Start of Material supplied

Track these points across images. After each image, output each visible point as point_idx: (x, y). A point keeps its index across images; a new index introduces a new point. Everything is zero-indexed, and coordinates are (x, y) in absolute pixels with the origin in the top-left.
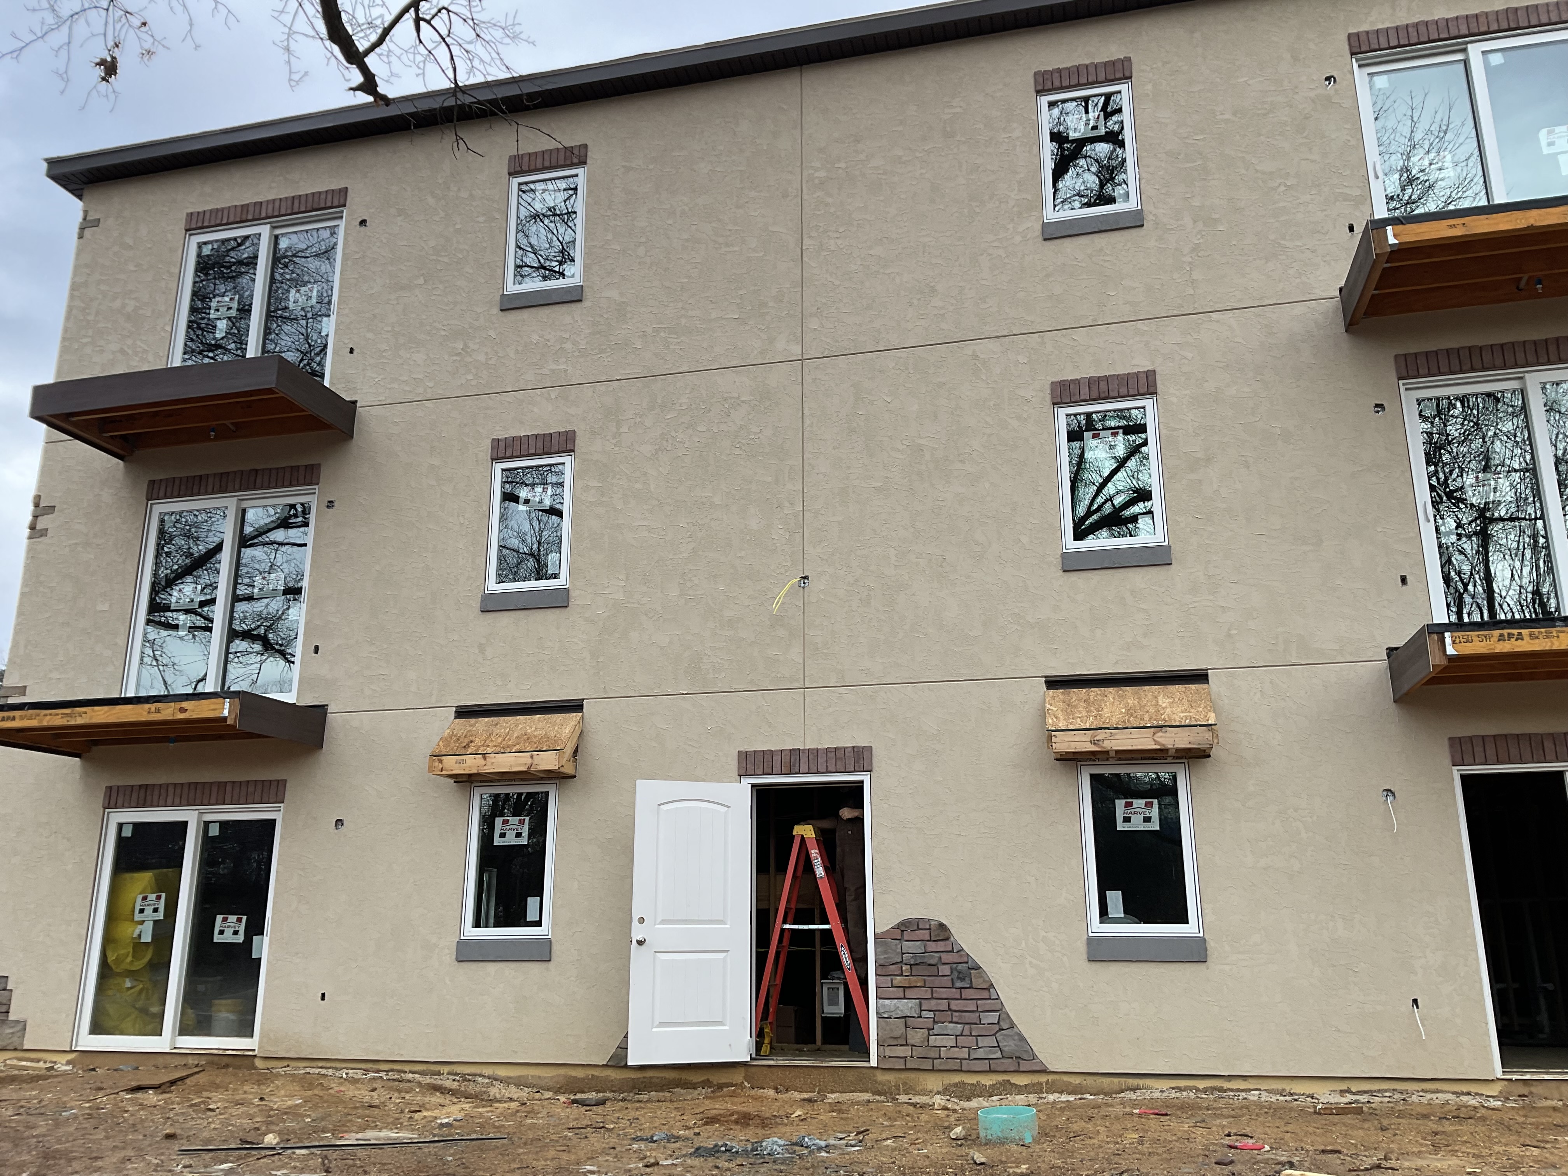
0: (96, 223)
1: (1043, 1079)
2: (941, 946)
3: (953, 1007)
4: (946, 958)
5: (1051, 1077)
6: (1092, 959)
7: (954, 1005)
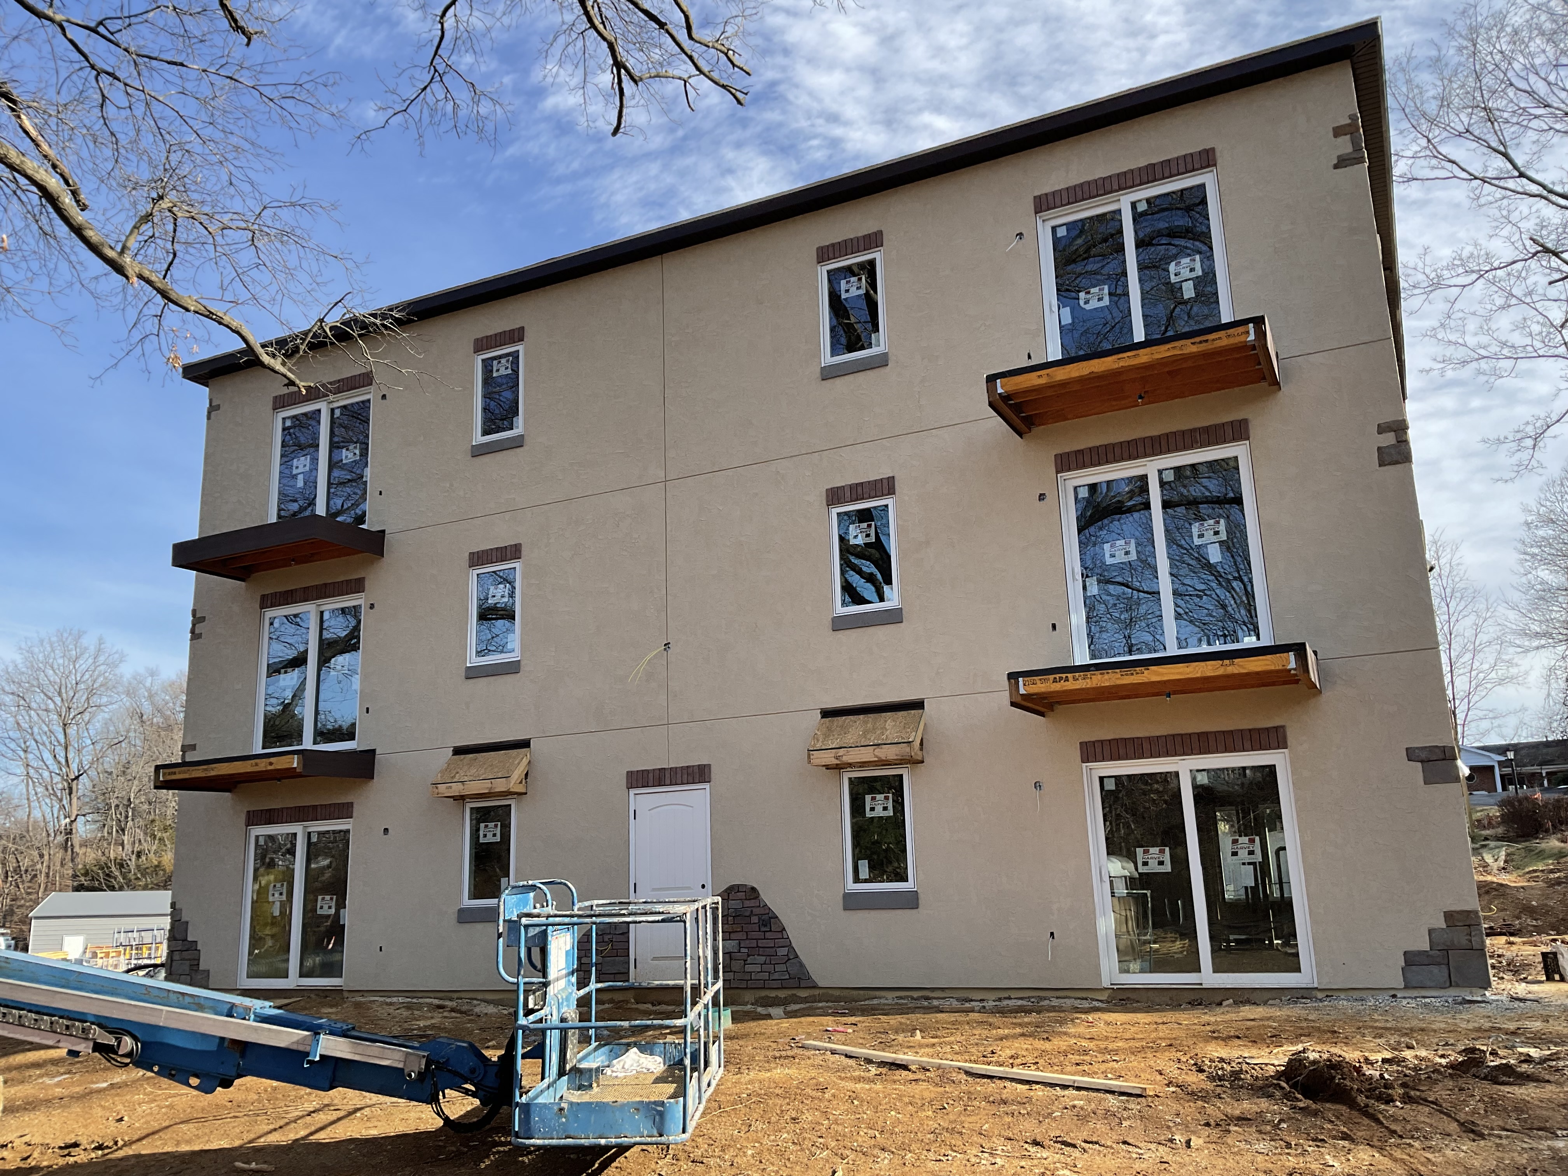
0: (218, 407)
1: (816, 992)
2: (752, 903)
3: (760, 945)
4: (756, 911)
5: (821, 991)
6: (846, 908)
7: (761, 943)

End of Material supplied

### [Task description]
Count the lines above that contain the word "absolute" and state only the number.

### [Solution for this task]
1